Analysis of stimuli acting on the organism begins at the periphery. Each receptor reacts to a definite form of energy. Analysis continues in the intercalary neurons. Thus, distinguishing the color and position of an object is possible at the level of the neurons of the visual analyzer located in the interbrain. But subtle, differentiated analysis of complex, changing stimuli from the external environment takes place only in the highest centers of the analyzer—the cortex of the large hemispheres of the brain.

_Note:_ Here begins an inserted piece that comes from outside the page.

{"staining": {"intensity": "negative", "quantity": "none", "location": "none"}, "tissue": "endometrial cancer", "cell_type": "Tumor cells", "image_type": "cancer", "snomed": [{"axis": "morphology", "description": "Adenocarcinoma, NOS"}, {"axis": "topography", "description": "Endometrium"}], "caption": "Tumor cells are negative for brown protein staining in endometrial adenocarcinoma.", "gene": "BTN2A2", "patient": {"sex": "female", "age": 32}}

Analyzers play an important role in the regulation and self-regulation of the activity of organs, of physiological systems, and of the total organism. The analyzer function of the brains of animals and humans is in close mutual interaction with their synthetic functions and is characterized by great sensitivity, subtle differentiation of perceptions and broad adaptation to changes in intensity and quality of stimuli. The analytic-synthetic activity of the large hemispheres of the brain is the basis of higher nervous activity.

Study of the activities of analyzers has great theoretical and practical significance for physiology, philosophy, psychology, and medicine; it is also important for technological progress, in the planning of which the study of analyzers is concerned with engineering psychology. The following questions are relevant to the study of analyzers: how to place instruments on a control panel; what color, shape, size, frequency, and intensity their signals should be in order to be more quickly and more accurately perceived by a pilot, astronaut, dispatcher, operator, and others; what are the thresholds of perception under various conditions; and how do these thresholds change with changing conditions or with a change in the person’s condition. Thus, in the development of measuring or signaling devices, an inventory of the possibilities of various analyzers has made it possible to define the best conditions for observing them, including optimal sizes and shapes of dials, screens, and so forth and their placement on the panel.


Pavlov, I. P. Poln. sobr. soch., 2nd ed., vol. 4. Moscow, 1951. Pages 122–44.
Chernigovskii, V. N. Interotseptory. Moscow, 1962.
Gambarian, L. S. Voprosy fiziologii dvigatel’nogo analizatora. Moscow, 1962.